In der Woche in Lesbos haben wir extrem viele Eindrücke gesammelt, die wir kaum verarbeiten konnten. So viele Menschen, die sich so sehr nach der Wahrheit sehnen und viele, die so offen gegenüber dem Evangelium sind. Das war für mich (Caroline) persönlich eine völlig neue Erfahrung.

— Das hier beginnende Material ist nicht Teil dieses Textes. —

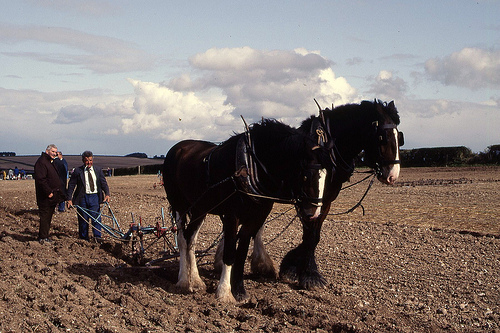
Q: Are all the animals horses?
A: Yes, all the animals are horses.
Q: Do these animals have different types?
A: No, all the animals are horses.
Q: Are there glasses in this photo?
A: No, there are no glasses.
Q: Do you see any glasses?
A: No, there are no glasses.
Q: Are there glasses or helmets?
A: No, there are no glasses or helmets.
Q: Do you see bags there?
A: No, there are no bags.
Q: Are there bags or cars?
A: No, there are no bags or cars.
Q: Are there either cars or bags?
A: No, there are no bags or cars.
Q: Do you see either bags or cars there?
A: No, there are no bags or cars.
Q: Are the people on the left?
A: Yes, the people are on the left of the image.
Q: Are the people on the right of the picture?
A: No, the people are on the left of the image.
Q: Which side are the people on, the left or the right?
A: The people are on the left of the image.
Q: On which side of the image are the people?
A: The people are on the left of the image.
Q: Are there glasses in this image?
A: No, there are no glasses.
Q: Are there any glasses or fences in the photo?
A: No, there are no glasses or fences.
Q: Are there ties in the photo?
A: Yes, there is a tie.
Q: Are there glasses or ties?
A: Yes, there is a tie.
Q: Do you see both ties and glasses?
A: No, there is a tie but no glasses.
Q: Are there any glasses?
A: No, there are no glasses.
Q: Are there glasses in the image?
A: No, there are no glasses.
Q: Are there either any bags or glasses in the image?
A: No, there are no glasses or bags.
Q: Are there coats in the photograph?
A: Yes, there is a coat.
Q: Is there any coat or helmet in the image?
A: Yes, there is a coat.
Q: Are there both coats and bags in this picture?
A: No, there is a coat but no bags.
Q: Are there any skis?
A: No, there are no skis.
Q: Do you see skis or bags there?
A: No, there are no skis or bags.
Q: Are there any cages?
A: No, there are no cages.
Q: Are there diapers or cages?
A: No, there are no cages or diapers.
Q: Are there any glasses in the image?
A: No, there are no glasses.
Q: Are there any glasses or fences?
A: No, there are no glasses or fences.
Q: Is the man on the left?
A: Yes, the man is on the left of the image.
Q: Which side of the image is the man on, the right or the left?
A: The man is on the left of the image.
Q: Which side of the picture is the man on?
A: The man is on the left of the image.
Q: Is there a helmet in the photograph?
A: No, there are no helmets.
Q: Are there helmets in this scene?
A: No, there are no helmets.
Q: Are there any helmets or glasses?
A: No, there are no helmets or glasses.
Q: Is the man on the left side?
A: Yes, the man is on the left of the image.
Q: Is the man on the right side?
A: No, the man is on the left of the image.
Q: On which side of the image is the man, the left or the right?
A: The man is on the left of the image.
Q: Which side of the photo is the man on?
A: The man is on the left of the image.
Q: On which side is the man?
A: The man is on the left of the image.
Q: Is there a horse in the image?
A: Yes, there are horses.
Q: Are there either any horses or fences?
A: Yes, there are horses.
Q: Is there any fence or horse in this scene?
A: Yes, there are horses.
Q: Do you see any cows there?
A: No, there are no cows.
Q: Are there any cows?
A: No, there are no cows.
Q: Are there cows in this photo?
A: No, there are no cows.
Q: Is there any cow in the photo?
A: No, there are no cows.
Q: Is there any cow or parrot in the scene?
A: No, there are no cows or parrots.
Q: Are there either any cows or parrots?
A: No, there are no cows or parrots.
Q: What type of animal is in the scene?
A: The animal is horses.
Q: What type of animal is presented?
A: The animal is horses.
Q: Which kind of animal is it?
A: The animals are horses.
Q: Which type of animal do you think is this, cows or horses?
A: These are horses.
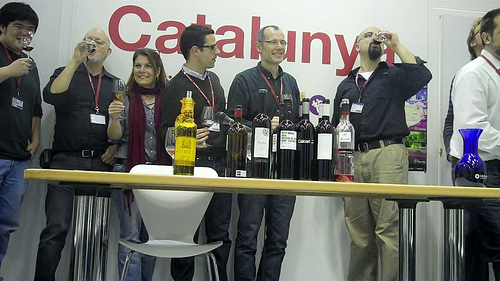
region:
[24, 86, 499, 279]
wine bottles are arranged on the table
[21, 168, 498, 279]
table slab is made of wood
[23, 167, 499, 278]
table has four silver legs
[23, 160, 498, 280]
a chair is placed in front of the table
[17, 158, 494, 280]
table is in front of the white chair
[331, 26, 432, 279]
the person is drinking the wine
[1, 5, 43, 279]
the guy is holding the wine glass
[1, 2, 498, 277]
people are wearing a tag around their neck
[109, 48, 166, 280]
the woman with red scarf around her neck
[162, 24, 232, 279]
the person is looking towards his left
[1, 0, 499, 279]
people standing behind the table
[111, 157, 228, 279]
a white chair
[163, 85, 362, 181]
bottles of wine on the table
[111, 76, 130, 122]
a glass of wine the woman is holding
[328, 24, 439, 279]
a person drinking wine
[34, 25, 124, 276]
a person drinking wine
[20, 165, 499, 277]
a long table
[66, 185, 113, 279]
legs of the table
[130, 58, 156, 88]
a face of a woman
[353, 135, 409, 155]
a belt the guy is wearing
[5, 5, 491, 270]
people standing behind table and chair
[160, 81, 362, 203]
bottles of liquor on top of a table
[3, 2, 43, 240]
man smiling with wine glass to face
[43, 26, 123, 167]
man drinking from lifted wine glass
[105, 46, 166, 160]
woman looking ahead while holding glass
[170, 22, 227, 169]
man with eyeglasses turned to side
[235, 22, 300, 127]
man with eyeglasses looking straight ahead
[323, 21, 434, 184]
man drinking with head tilted back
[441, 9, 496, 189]
deep blue vase in front of people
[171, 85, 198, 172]
yellow bottle on wooden table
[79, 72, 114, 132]
red lanyard with white tag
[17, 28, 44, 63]
clear glass of red wine sip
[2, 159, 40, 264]
blue jeans worn by Asian man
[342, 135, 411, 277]
khaki pants on man holding can to mouth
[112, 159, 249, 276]
white modern chair behind chair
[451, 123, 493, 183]
blue carafe sitting on table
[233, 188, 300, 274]
man wearing blue jeans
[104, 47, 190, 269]
woman with red scarf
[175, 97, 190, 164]
a bottle with liquid in it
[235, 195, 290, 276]
man wearing grey pants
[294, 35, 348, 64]
letters are red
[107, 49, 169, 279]
woman drinking a glass of wine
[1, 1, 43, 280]
man drinking a glass of wine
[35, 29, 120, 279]
man drinking a glass of wine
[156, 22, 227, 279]
man holding a glass of wine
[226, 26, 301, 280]
man holding a glass of wine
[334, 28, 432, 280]
man drinking a glass of wine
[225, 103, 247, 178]
a bottle of wine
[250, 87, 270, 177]
a bottle of wine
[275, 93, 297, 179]
a bottle of wine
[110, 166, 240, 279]
A white chair with silver framing.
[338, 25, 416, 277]
A man drinking out of a glass.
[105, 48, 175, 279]
A woman holding up a wine glass.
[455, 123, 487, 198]
A blue vase.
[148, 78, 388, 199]
Bottles on top of a table.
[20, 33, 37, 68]
A wine glass.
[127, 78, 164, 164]
A burgundy scarf.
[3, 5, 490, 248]
People tasting wine.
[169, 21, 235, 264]
A man with black hair.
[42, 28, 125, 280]
Man in glasses is drinking from wine glass.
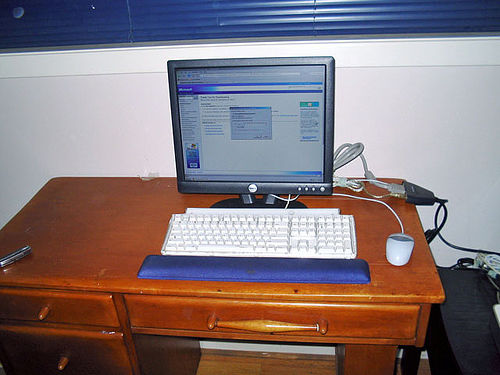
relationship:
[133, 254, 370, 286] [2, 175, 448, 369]
pad on desk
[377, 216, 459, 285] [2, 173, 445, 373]
computer mouse on table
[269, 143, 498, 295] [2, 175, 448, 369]
wire on desk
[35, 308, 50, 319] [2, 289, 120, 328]
knob on drawer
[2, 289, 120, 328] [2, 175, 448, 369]
drawer on left of desk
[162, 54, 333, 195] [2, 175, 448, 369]
monitor on desk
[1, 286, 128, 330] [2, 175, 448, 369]
door in desk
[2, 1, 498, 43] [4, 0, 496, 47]
blinds are on window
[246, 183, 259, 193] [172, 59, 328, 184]
silver button on monitor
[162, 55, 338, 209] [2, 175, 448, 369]
computer monitor on desk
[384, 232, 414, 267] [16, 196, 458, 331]
computer mouse on desk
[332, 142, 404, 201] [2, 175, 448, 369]
cables on desk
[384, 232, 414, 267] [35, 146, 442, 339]
computer mouse on desk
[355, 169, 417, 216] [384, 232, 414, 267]
wire on computer mouse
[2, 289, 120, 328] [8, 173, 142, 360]
drawer on desk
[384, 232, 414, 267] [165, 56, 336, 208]
computer mouse for computer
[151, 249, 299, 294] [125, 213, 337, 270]
pad for keyboard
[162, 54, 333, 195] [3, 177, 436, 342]
monitor on table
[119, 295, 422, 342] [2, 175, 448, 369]
desk drawer on a desk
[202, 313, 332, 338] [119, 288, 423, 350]
handle on a drawer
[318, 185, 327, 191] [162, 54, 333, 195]
button on a monitor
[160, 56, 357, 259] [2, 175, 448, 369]
computer on desk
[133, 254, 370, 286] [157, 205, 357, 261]
pad ini front of keyboard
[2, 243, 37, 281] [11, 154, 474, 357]
item sits on desk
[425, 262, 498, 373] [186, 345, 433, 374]
tower sitting on floor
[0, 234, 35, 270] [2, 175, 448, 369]
army knife on desk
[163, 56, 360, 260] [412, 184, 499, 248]
computer has hook up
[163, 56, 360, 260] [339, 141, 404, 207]
computer has hook up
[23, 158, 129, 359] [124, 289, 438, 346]
desk has drawer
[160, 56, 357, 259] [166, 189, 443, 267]
computer has keyboard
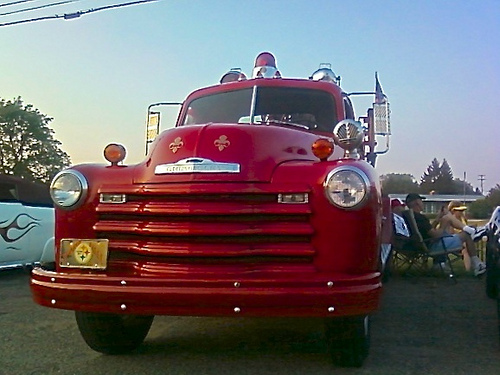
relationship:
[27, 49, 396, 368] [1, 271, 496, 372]
truck on pavement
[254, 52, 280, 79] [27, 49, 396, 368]
siren light on truck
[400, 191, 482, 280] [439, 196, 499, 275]
man next to woman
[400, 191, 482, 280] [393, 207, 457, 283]
man sitting on chair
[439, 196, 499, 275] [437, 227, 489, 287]
woman sitting on chair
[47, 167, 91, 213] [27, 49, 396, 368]
headlight on truck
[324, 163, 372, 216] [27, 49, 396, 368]
headlight on truck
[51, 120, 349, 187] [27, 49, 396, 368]
hood on truck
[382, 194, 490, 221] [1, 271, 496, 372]
house behind street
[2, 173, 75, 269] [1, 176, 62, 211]
car has top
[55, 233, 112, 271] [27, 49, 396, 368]
tag on truck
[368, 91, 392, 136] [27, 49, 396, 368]
mirror on truck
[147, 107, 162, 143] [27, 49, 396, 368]
mirror on truck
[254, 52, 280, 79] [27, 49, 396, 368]
light on truck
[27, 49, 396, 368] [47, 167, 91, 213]
truck has headlight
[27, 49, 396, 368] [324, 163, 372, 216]
truck has headlight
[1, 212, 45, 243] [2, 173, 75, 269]
flame design on car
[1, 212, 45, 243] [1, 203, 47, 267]
flame design on car door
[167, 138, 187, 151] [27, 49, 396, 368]
fleurs-de-lis on truck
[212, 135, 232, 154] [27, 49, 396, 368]
fleurs-de-lis on truck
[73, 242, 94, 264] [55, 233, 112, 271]
pittsburgh steelers on license plate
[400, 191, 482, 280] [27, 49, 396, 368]
man next to truck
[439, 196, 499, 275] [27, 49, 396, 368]
woman next to truck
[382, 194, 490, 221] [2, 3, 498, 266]
building in background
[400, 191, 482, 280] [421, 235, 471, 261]
man in shorts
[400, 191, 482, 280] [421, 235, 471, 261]
man wearing shorts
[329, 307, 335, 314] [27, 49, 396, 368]
stud on truck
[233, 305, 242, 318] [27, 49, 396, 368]
stud on truck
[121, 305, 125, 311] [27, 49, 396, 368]
stud on truck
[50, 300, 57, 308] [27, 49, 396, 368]
stud on truck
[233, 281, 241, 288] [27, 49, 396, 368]
stud on truck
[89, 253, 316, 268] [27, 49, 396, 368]
grove on truck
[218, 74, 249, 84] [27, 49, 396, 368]
light on truck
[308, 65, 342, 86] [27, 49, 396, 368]
light on truck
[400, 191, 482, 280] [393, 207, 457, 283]
man in chair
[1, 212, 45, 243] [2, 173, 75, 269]
design on white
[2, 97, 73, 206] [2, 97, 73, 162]
tree has top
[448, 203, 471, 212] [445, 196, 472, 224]
visor on woman's head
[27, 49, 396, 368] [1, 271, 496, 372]
truck on ground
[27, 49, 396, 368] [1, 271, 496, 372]
truck on grass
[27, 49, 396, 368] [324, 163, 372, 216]
truck has light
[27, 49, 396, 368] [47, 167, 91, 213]
truck has light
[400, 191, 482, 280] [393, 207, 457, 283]
man on chair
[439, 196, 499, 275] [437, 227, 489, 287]
woman on chair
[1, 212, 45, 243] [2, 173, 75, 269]
design on vehicle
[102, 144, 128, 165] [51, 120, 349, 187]
light on hood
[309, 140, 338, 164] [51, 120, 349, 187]
light on hood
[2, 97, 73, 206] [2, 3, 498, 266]
tree in background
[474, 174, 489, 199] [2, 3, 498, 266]
electrical pole in background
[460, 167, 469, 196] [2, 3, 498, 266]
electrical pole in background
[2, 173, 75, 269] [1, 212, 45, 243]
car has flames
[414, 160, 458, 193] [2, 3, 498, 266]
trees in background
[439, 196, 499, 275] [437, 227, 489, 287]
woman in chair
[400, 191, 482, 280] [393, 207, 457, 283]
man in lawn chair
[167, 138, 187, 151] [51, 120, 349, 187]
emblem on hood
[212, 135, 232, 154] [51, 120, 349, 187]
emblem on hood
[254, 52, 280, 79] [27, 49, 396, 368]
siren on truck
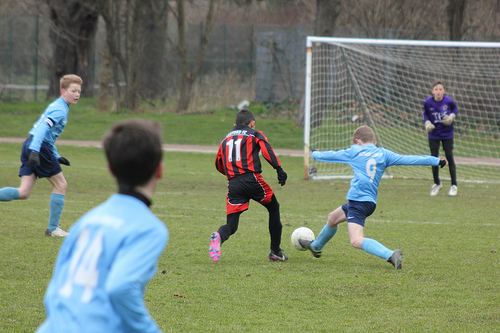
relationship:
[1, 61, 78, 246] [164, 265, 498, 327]
player on field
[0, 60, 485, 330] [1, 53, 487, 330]
boys playing soccer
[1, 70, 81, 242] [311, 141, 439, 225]
boy wearing uniform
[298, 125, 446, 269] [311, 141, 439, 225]
boy wearing uniform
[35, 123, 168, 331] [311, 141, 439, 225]
boy wearing uniform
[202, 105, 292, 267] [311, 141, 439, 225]
boy wearing uniform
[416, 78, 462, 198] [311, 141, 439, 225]
boy wearing uniform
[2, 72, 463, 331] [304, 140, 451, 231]
children wearing uniform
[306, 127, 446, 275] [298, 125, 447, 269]
boy wearing player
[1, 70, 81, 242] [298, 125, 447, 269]
boy wearing player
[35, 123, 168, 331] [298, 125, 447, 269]
boy wearing player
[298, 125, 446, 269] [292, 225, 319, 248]
boy kicking ball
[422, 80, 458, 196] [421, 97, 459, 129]
boy with jersey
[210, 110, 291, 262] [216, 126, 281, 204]
player with uniform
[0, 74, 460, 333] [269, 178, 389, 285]
children playing soccer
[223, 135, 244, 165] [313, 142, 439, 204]
number on jersey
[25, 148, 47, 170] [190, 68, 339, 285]
glove on player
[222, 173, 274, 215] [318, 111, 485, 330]
shorts on player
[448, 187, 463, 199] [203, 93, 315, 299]
shoe on player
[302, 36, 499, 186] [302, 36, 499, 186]
netting with netting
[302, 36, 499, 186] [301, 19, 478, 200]
netting with netting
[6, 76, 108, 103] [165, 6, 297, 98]
pond behind trees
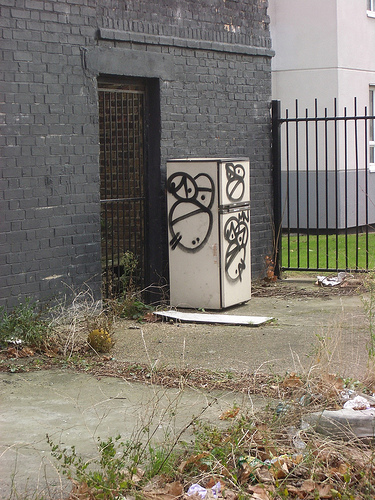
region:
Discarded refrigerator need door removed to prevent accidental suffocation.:
[162, 148, 258, 311]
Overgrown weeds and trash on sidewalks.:
[38, 317, 373, 487]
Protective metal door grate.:
[87, 73, 160, 306]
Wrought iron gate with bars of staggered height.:
[272, 88, 373, 273]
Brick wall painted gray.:
[178, 57, 259, 152]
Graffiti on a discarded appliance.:
[166, 163, 250, 287]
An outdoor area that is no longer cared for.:
[5, 41, 302, 467]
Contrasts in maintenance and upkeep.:
[153, 47, 373, 456]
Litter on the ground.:
[287, 380, 373, 452]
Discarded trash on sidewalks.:
[302, 272, 374, 470]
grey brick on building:
[8, 283, 40, 295]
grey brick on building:
[47, 276, 72, 287]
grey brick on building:
[5, 273, 23, 282]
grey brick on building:
[36, 266, 53, 276]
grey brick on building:
[46, 82, 65, 92]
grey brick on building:
[10, 27, 41, 41]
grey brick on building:
[80, 6, 96, 16]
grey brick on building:
[97, 39, 115, 45]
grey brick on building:
[114, 40, 133, 49]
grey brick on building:
[145, 44, 161, 51]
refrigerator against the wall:
[175, 148, 259, 307]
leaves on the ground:
[219, 424, 340, 497]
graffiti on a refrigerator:
[162, 165, 216, 254]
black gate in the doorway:
[88, 74, 166, 320]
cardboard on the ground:
[143, 296, 277, 341]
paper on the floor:
[314, 263, 353, 295]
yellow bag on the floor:
[78, 324, 119, 351]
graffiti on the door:
[216, 210, 256, 299]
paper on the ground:
[319, 253, 346, 296]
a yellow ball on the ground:
[88, 327, 119, 357]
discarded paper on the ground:
[185, 479, 227, 499]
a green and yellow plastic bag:
[239, 452, 278, 478]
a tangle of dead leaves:
[275, 447, 363, 495]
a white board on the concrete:
[160, 306, 266, 330]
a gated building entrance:
[97, 85, 168, 310]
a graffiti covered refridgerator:
[169, 153, 246, 309]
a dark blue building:
[6, 2, 272, 325]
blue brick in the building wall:
[8, 182, 62, 218]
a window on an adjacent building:
[364, 80, 373, 175]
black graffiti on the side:
[167, 169, 216, 248]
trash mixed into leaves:
[182, 451, 274, 499]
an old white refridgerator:
[163, 148, 259, 308]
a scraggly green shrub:
[57, 438, 151, 492]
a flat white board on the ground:
[154, 302, 272, 330]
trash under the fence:
[314, 273, 352, 286]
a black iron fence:
[277, 105, 369, 276]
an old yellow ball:
[84, 320, 117, 353]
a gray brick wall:
[176, 56, 264, 155]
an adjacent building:
[270, 0, 373, 244]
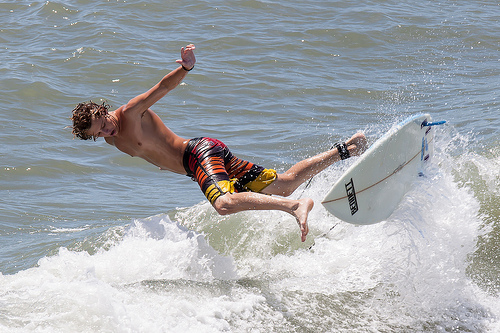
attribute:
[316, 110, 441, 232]
surfboard — Underside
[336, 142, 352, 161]
ankle — man's 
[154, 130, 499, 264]
wave — crashes,  splashing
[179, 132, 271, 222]
trunks — Colorful 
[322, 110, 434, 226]
white surfboard — White 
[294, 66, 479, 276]
surfboard — white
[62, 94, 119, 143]
hair — curly , wet 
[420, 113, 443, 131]
fin — Blue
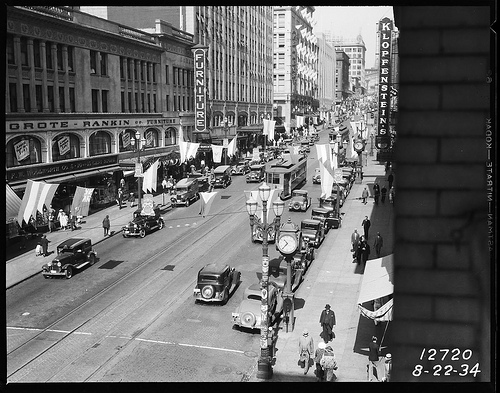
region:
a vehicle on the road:
[188, 251, 240, 311]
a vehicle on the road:
[41, 236, 103, 291]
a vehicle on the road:
[122, 203, 169, 241]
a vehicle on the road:
[240, 279, 288, 344]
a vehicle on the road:
[256, 250, 311, 302]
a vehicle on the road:
[288, 215, 330, 250]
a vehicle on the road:
[281, 187, 312, 217]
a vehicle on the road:
[168, 172, 198, 212]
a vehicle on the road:
[213, 152, 233, 189]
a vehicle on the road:
[247, 158, 264, 183]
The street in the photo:
[6, 110, 361, 392]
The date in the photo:
[402, 337, 487, 383]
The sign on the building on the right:
[369, 8, 399, 154]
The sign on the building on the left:
[190, 42, 212, 135]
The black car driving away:
[187, 257, 242, 303]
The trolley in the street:
[258, 145, 313, 202]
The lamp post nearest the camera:
[245, 176, 285, 377]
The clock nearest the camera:
[275, 216, 302, 331]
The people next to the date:
[290, 300, 381, 380]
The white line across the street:
[5, 323, 251, 353]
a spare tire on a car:
[197, 282, 214, 298]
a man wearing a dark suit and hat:
[314, 303, 332, 344]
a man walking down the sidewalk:
[291, 328, 313, 372]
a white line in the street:
[141, 334, 200, 349]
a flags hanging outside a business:
[26, 176, 64, 217]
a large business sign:
[189, 46, 229, 133]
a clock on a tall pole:
[275, 220, 308, 325]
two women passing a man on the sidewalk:
[316, 345, 344, 385]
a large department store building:
[0, 20, 171, 174]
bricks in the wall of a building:
[410, 145, 465, 319]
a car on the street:
[36, 234, 98, 284]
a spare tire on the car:
[200, 282, 219, 302]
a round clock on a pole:
[276, 233, 300, 257]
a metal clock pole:
[279, 254, 296, 337]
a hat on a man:
[320, 302, 339, 312]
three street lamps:
[239, 179, 288, 245]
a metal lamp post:
[250, 231, 274, 382]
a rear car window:
[199, 273, 219, 284]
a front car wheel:
[63, 264, 75, 281]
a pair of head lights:
[44, 259, 64, 271]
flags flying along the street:
[125, 80, 333, 162]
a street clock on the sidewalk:
[272, 224, 313, 315]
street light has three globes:
[251, 179, 286, 275]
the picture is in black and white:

Ich hatte die Ehre, an einem Abend ein paar iranische Christen zu treffen, mit denen ich ins Gespräch kam. Ein junger Mann in meinem Alter erzählte mir seine Geschichte, wie er vom Moslem zum Atheisten und schließlich zum Christen wurde. Er sagte, dass sehr viele Menschen in seinem Land müde von ihrer eigenen Religion sind und durch die Geschehnisse und den Krieg anfangen, den Islam zu hinterfragen. So wie auch er: Er beschaffte sich über den Schwarzmarkt eine Bibel und riskierte Kopf und Kragen, um in den Besitz des verbotenen Buchs zu kommen. Ungläubig fragten er und die anderen mich mehrmals, ob man in Deutschland seinen Glauben wirklich ohne Gefahr leben könne. Für mich war es eine unglaubliche Ermutigung zu sehen, welche Bereitschaft diese Menschen hatten, für ihren Glauben einzustehen. Zusammen beteten wir noch und es war ein sehr emotionaler Abschied mit der Ungewissheit, ob wir uns jemals in diesem Leben wiedersehen würden, aber der Gewissheit, dass wir eine Familie sind, die durch das Kreuz Jesu über den Tod hinaus unzertrennbar geworden ist. Lasst uns gemeinsam beten, dass mehr Menschen in Lesbos anfangen, nach der Wahrheit zu suchen und dass sie in IHM ihre Antwort und Rettung finden. Betet auch wie es in Matthäus 9,37 steht für mehr Erntearbeiter für das Reich Gottes. Es gibt wahrlich genug zu tun! Nicht nur in Lesbos, sondern auch hier in Deutschland und in Weingarten brauchen die Menschen unseren Heiland und Retter.